### Görev 1
Kayıtlarda "that" dizesini içeren her satırı döndür. Büyük/küçük harf ayrımı dikkate alınır.

### Verilen metin
ODTÜ’de cemaatin “örgütlenme hakkı” üzerine..

commerin arabasi

ODTÜ’de masa açan cemaatçilere yönelik tavır, “demokrasi” ve “söz hakkı” kavramlarını yeniden tartışmaya açtı.

Öncelikle yapılan eylemin biçimine ilişkin birkaç söz söyleyelim. Masa açan türbanlı cemaatçilere karşı, bırakalım şiddet uygulamayı, hiçbir fiziksel temasın gerçekleşmemesi; çeşitli spekülasyon ihtimalini gözeterek kızlardan oluşan bir grupla müdahale edilmesi; müdahalenin masada oturan cemaatçilerle tartışmayla sınırlandırılmayıp, çevreye ve geçenlere ajitasyon çekilmesi vb. yönleriyle oldukça iyi düşünülmüş, iyi örgütlenmiş bir eylemdi. Keza kameraya kaydedilmesi de, Haziran Ayaklanması döneminde sıkça yaşadığımız tartışmaların önünü almak açısından önemliydi. Bu nedenle başarıya ulaştı; cemaatçiler başa çıkamayarak ve çevreden destek alamayarak okuldan çıkmak zorunda kaldı.

Hatta sadece okul içinde değil, genel olarak kamuoyunda da teşhir oldular. Öyle ki, cemaat ve hükümet, oluşan tabloya hemen tepki gösteremediler, birkaç gün bekledikten sonra sonra karşı saldırıyı başlatma ihtiyacı duydular.

### Ham veri
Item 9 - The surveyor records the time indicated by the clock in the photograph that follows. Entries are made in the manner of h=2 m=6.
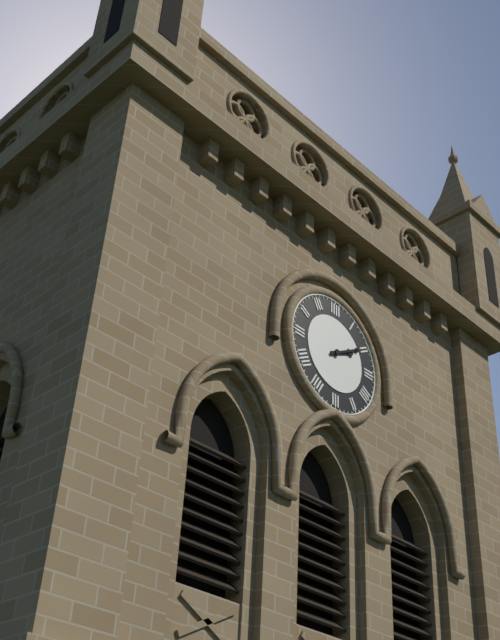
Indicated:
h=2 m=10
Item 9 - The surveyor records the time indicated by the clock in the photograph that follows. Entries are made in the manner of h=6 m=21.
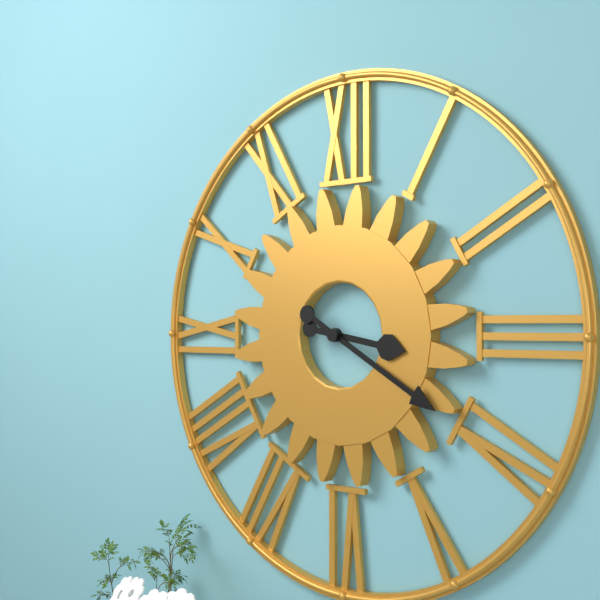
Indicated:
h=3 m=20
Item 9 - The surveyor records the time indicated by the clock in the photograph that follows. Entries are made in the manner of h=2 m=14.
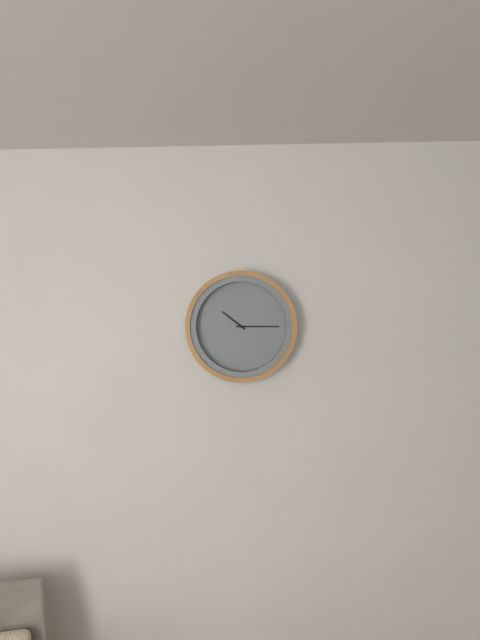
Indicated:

--

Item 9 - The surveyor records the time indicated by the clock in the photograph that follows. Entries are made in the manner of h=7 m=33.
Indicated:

### Görev 2
ODTÜ'deki cemaat masası yazısında "Öncelikle yapılan eylemin" ifadesinden "çıkmak zorunda kaldı." ifadesine kadar uzanan bölümü birebir kopyala.

### Doğru cevap 1
Item 9 - The surveyor records the time indicated by the clock in the photograph that follows. Entries are made in the manner of h=2 m=6.
Item 9 - The surveyor records the time indicated by the clock in the photograph that follows. Entries are made in the manner of h=6 m=21.
Item 9 - The surveyor records the time indicated by the clock in the photograph that follows. Entries are made in the manner of h=2 m=14.
Item 9 - The surveyor records the time indicated by the clock in the photograph that follows. Entries are made in the manner of h=7 m=33.

### Doğru cevap 2
Öncelikle yapılan eylemin biçimine ilişkin birkaç söz söyleyelim. Masa açan türbanlı cemaatçilere karşı, bırakalım şiddet uygulamayı, hiçbir fiziksel temasın gerçekleşmemesi; çeşitli spekülasyon ihtimalini gözeterek kızlardan oluşan bir grupla müdahale edilmesi; müdahalenin masada oturan cemaatçilerle tartışmayla sınırlandırılmayıp, çevreye ve geçenlere ajitasyon çekilmesi vb. yönleriyle oldukça iyi düşünülmüş, iyi örgütlenmiş bir eylemdi. Keza kameraya kaydedilmesi de, Haziran Ayaklanması döneminde sıkça yaşadığımız tartışmaların önünü almak açısından önemliydi. Bu nedenle başarıya ulaştı; cemaatçiler başa çıkamayarak ve çevreden destek alamayarak okuldan çıkmak zorunda kaldı.